DIRECTIONS
For the data below, retype word for word the lines from the one containing "duration) and lastly" through the one containing "decision can feel"; drop the pictures.

Page images and extracted text:
------------------------------------------------------------
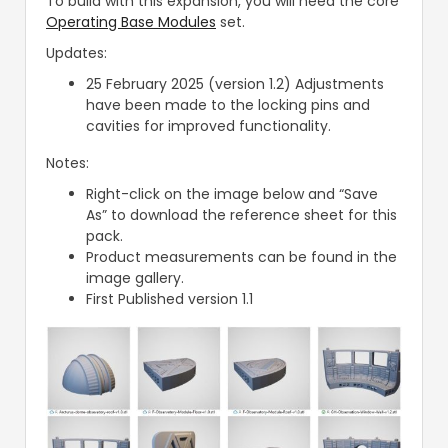
To build with this expansion, you will need the core
Operating Base Modules
set.
Updates:
25 February 2025 (version 1.2) Adjustments
have been made to the locking pins and
cavities for improved functionality.
Notes:
Right-click on the image below and “Save
As” to download the reference sheet for this
pack.
Product measurements can be found in the
image gallery.
First Published version 1.1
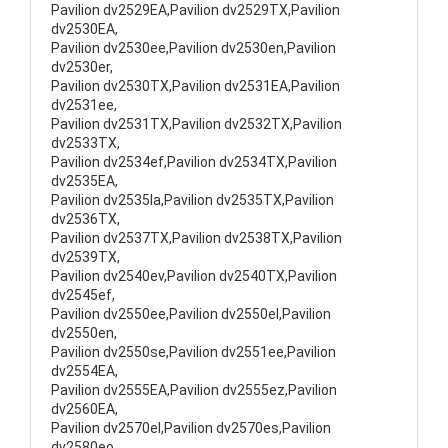
Pavilion dv2529EA,Pavilion dv2529TX,Pavilion
dv2530EA,
Pavilion dv2530ee,Pavilion dv2530en,Pavilion
dv2530er,
Pavilion dv2530TX,Pavilion dv2531EA,Pavilion
dv2531ee,
Pavilion dv2531TX,Pavilion dv2532TX,Pavilion
dv2533TX,
Pavilion dv2534ef,Pavilion dv2534TX,Pavilion
dv2535EA,
Pavilion dv2535la,Pavilion dv2535TX,Pavilion
dv2536TX,
Pavilion dv2537TX,Pavilion dv2538TX,Pavilion
dv2539TX,
Pavilion dv2540ev,Pavilion dv2540TX,Pavilion
dv2545ef,
Pavilion dv2550ee,Pavilion dv2550el,Pavilion
dv2550en,
Pavilion dv2550se,Pavilion dv2551ee,Pavilion
dv2554EA,
Pavilion dv2555EA,Pavilion dv2555ez,Pavilion
dv2560EA,
Pavilion dv2570el,Pavilion dv2570es,Pavilion
dv2580eo,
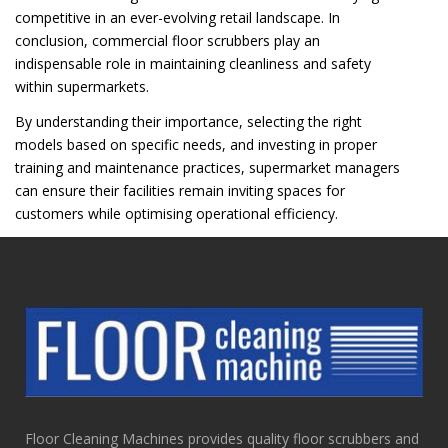
competitive in an ever-evolving retail landscape. In
conclusion, commercial floor scrubbers play an
indispensable role in maintaining cleanliness and safety
within supermarkets.
By understanding their importance, selecting the right
models based on specific needs, and investing in proper
training and maintenance practices, supermarket managers
can ensure their facilities remain inviting spaces for
customers while optimising operational efficiency.
Floor Cleaning Machines provides quality floor scrubbers and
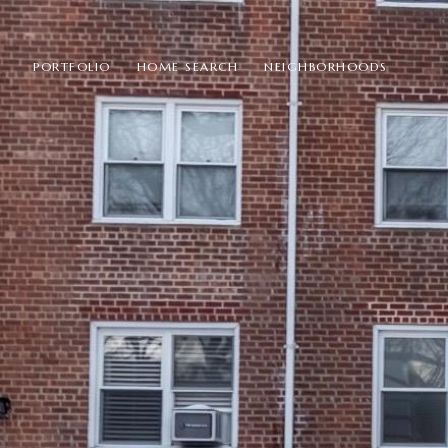
PORTFOLIO
HOME SEARCH
NEIGHBORHOODS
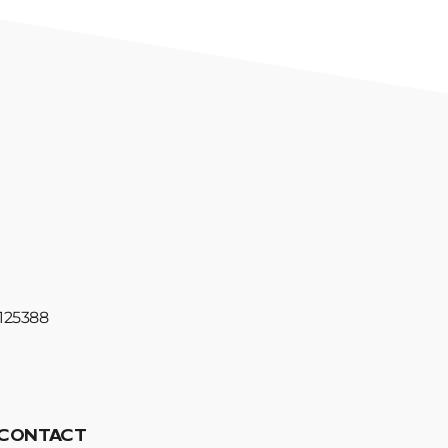
#125388
CONTACT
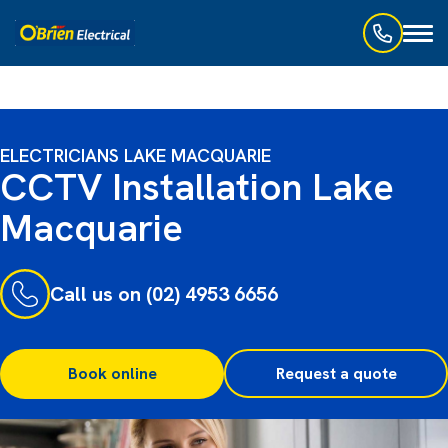
Toggl
naviga
ELECTRICIANS LAKE MACQUARIE
CCTV Installation Lake
Macquarie
Call us on (02) 4953 6656
Book online
Request a quote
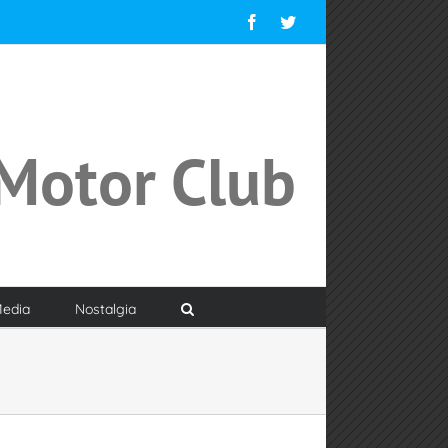
Facebook
Twitter
Motor Club
edia
Nostalgia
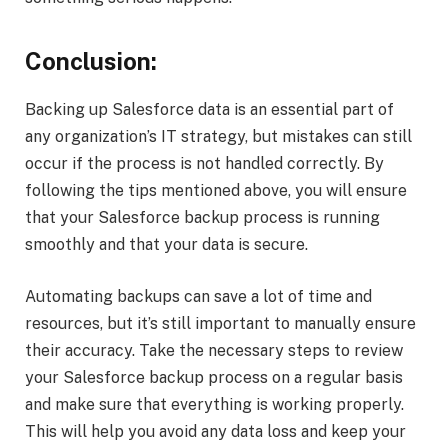
Conclusion:
Backing up Salesforce data is an essential part of
any organization’s IT strategy, but mistakes can still
occur if the process is not handled correctly. By
following the tips mentioned above, you will ensure
that your Salesforce backup process is running
smoothly and that your data is secure.
Automating backups can save a lot of time and
resources, but it’s still important to manually ensure
their accuracy. Take the necessary steps to review
your Salesforce backup process on a regular basis
and make sure that everything is working properly.
This will help you avoid any data loss and keep your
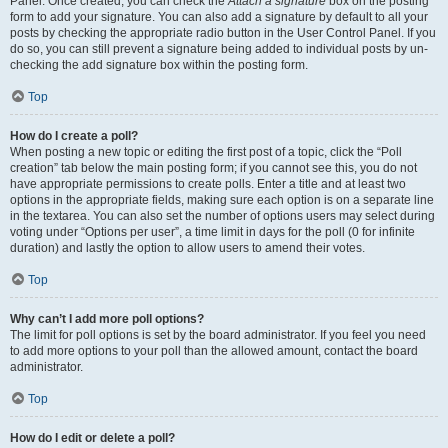
Panel. Once created, you can check the
Attach a signature
box on the posting
form to add your signature. You can also add a signature by default to all your
posts by checking the appropriate radio button in the User Control Panel. If you
do so, you can still prevent a signature being added to individual posts by un-
checking the add signature box within the posting form.
Top
How do I create a poll?
When posting a new topic or editing the first post of a topic, click the “Poll
creation” tab below the main posting form; if you cannot see this, you do not
have appropriate permissions to create polls. Enter a title and at least two
options in the appropriate fields, making sure each option is on a separate line
in the textarea. You can also set the number of options users may select during
voting under “Options per user”, a time limit in days for the poll (0 for infinite
duration) and lastly the option to allow users to amend their votes.
Top
Why can’t I add more poll options?
The limit for poll options is set by the board administrator. If you feel you need
to add more options to your poll than the allowed amount, contact the board
administrator.
Top
How do I edit or delete a poll?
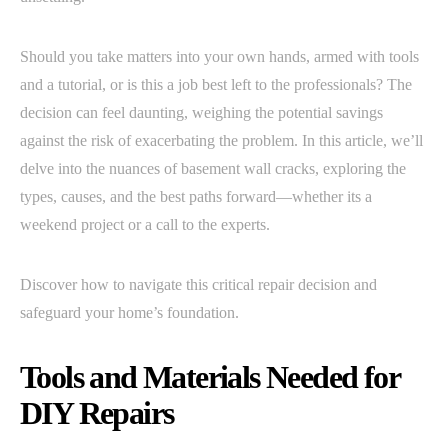
Should you take matters into your own hands, armed with tools
and a tutorial, or is this a job best left to the professionals? The
decision can feel daunting, weighing the potential savings
against the risk of exacerbating the problem. In this article, we’ll
delve into the nuances of basement wall cracks, exploring the
types, causes, and the best paths forward—whether its a
weekend project or a call to the experts.
Discover how to navigate this critical repair decision and
safeguard your home’s foundation.
Tools and Materials Needed for
DIY Repairs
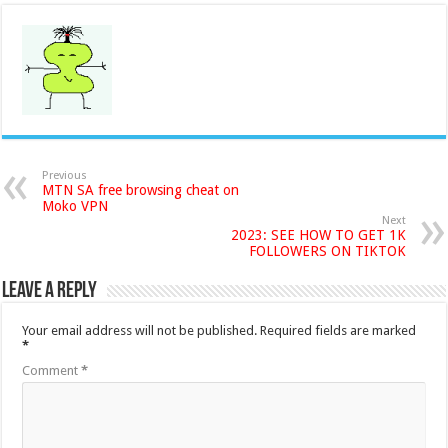
Previous
MTN SA free browsing cheat on
Moko VPN
Next
2023: SEE HOW TO GET 1K
FOLLOWERS ON TIKTOK
Leave a Reply
Your email address will not be published.
Required fields are marked
*
Comment
*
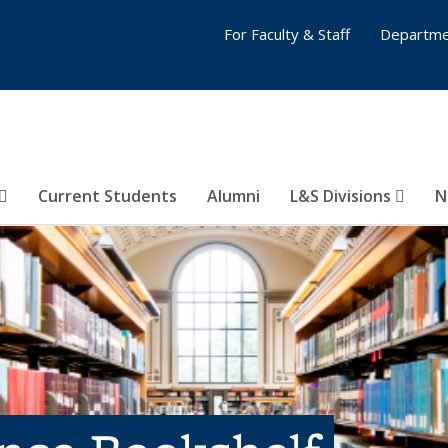
For Faculty & Staff
Departme
Current Students
Alumni
L&S Divisions
N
------------------------------------------------------------
RESULT OF THIS TASK
duration) and lastly the option to allow users to amend their votes.
Top
Why can’t I add more poll options?
The limit for poll options is set by the board administrator. If you feel you need
to add more options to your poll than the allowed amount, contact the board
administrator.
Top
How do I edit or delete a poll?
Should you take matters into your own hands, armed with tools
and a tutorial, or is this a job best left to the professionals? The
decision can feel daunting, weighing the potential savings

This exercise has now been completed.